== Tasks ==
1) In the blog post on the Set Habitation Problem, what OCaml type is used to represent a set of values of type 'a?
2) Summarize the blog post on the Set Habitation Problem in two sentences.
3) Go on with the blog post on the Set Habitation Problem from the point where it stops.

Coda's Blog | Set Habitation Problem

Set Habitation Problem

Representing infinite sets

In OCaml, one possible way to represent an infinite subset of a type 'a is as a predicate that always terminates:

type 'a set = 'a -> bool

This predicate is the characteristic function of the set. In that framework, a value s : 'a set is a function which tells us whether an element belongs to the set. We'll here only consider always terminating and deterministic functions.
For example, the set of all even integers can be written as:

let even : int set =
  fun n -> n mod 2 = 0

Set operations can also be written directly as operations on the output boolean: for example, union, intersection, complement are:

let union (a : 'x set) (b : 'x set) : 'x set =
  fun x -> a x || b x

let inter (a : 'x set) (b : 'x set) : 'x set =
  fun x -> a x && b x

let compl (a : 'x set) : 'x set =
  fun x -> not (a x)

The Set Habitation Problem

For a given type X, we will consider the Set Habitation Problem on X that test if a set is non-empty:

Given a s : X set, is there some x : X such that s x = true?

The Set Habitation Problem is as hard as the Set Emptyness Problem (which test if a set is empty), as solving one gives us an algorithm for the second one, just by negating the result. But since we'll show that when the habitation is decidable, such a x : X is actually computable, we'll mostly consider the Set Habitation Problem.
For example, if the type X is finite (a finite amouts of possible values), the Set Habitation Problem on X is decidable. Denote by $x_1,\ldots,x_n$ all the values of type X. Then we can write:

let is_nonempty_X (s : X set) : bool =
  s x1 || s x2 || ... || s xn

Infinite Types

Infinite types are really weird, and the decidability of the Set Emptiness Problem depends on the structure of the type. Some infinite types behave badly, some constructions preserve decidability, and function types, surprisingly, only care about the image set.

== Data shown ==

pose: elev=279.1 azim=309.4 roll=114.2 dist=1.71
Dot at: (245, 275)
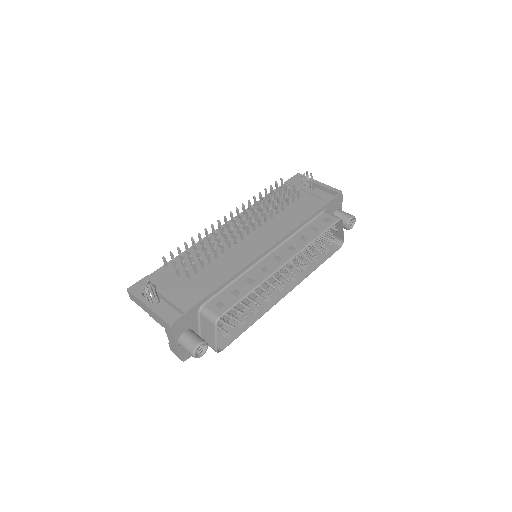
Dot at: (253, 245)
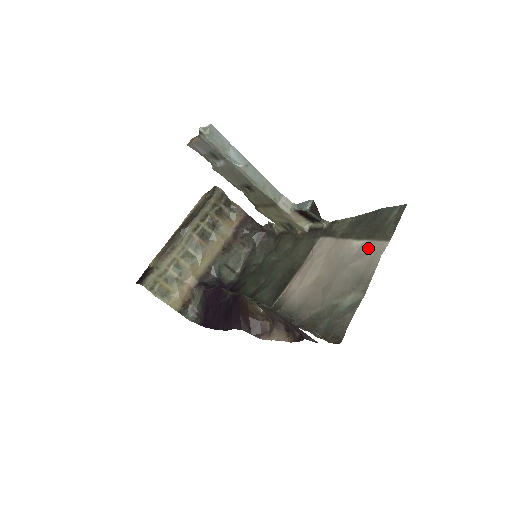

== Answers for this exercise ==
1) The type 'a -> bool, a predicate that always terminates.

2) The post represents infinite sets in OCaml as always-terminating predicates that serve as characteristic functions, with union, intersection and complement written as operations on the boolean output. It then defines the Set Habitation Problem, which asks whether a set has some element for which its predicate returns true, shows the problem is decidable when the type is finite, and notes that for infinite types deciding emptiness depends on the structure of the type.

3)
The `int` case

For int, there is no terminating algorithm which decides, for every predicate int set, whether it is nonempty.
Suppose by contradiction that such a function exists:

val is_nonempty_int : int set -> bool

We'll show that the halting problem would be decidable. For this, we consider the following program

let halting_solver (f : unit -> unit) : bool =
  let stopped_after_n_steps : int set =
    fun n -> is_stopped_after_n_steps f n
  in
  is_nonempty_int stopped_after_n_steps

Where

is_stopped_after_n_steps : (unit -> unit) -> int -> bool

is the computable function that tests whether a function f f terminates after at most n steps (or seconds) of computation. This function is computable by just simulating f for n steps (or seconds).
Then halting_solver f returns true iff stopped_after_n_steps is nonempty iff there exists some n such that f terminates after at most n steps, iff f terminates.
So halting_solver would decide the halting problem, which is a contradiction. Therefore:

The Set Habitation Problem on int is undecidable.

Product types, decidable case

If either A or B is empty, the set habitation problem on A * B is decidable (a set is always empty). We'll now suppose that both are not empty.
We'll show that the Set Habitation Problem on A * B is decidable iff the Set Habitation Problem is decidable on both A and B.
First, let's do the decidable case. Suppose we have two types A and B such that we can decide nonemptiness for sets of A and for sets of B:

val is_nonempty_A : A set -> bool
val is_nonempty_B : B set -> bool

Then we can decide nonemptiness for sets of pairs A * B using the following program :

let is_nonempty_product (s : ('a * 'b) set) : bool =
  is_nonempty_A (fun a ->
    is_nonempty_B (fun b ->
      s (a,b)))

The idea is that testing if $S \subseteq A \times B$ is empty is the same as asking whether there exists $a \in A$ such that there exists a $b \in B$ such than $(a,b) \in B$, and both "exists" are predicate over set.
Formally, $$ \begin{align*} S \neq \emptyset &\iff \{a \in A | \exists b \in B, (a,b) \in S\} \neq \emptyset \\ &\iff \{a \in A | \{b \in B | (a,b) \in S\} \neq \empty\} \neq \emptyset \\ &\iff \mathtt{is\_nonempty\_A} \{a \in A | \{b \in B | (a,b) \in S\} \neq \empty\} \\ &\iff \mathtt{is\_nonempty\_A} \{a \in A | \mathtt{is\_nonempty\_B} \{b \in B | (a,b) \in S\}\} \end{align*} $$

Product types, undecidable case

Since we consider non empty types $A,B$, let $a \in A$ and $b \in B$. Suppose that the set habitation problem is undecidable on A or on B. We'll show by contraposate that it is undecidable for A * B. Suppose that the habitation problem is decidable on A * B by a function val is_nonempty_AB : (A * B) set -> bool, and consider the following two programs :

let is_nonempty_A (setA: A set) : bool =
  is_nonempty_AB (fun (a,_) -> setA a)

let is_nonempty_A (setB: B set) : bool =
  is_nonempty_AB (fun (_,b) -> setB b)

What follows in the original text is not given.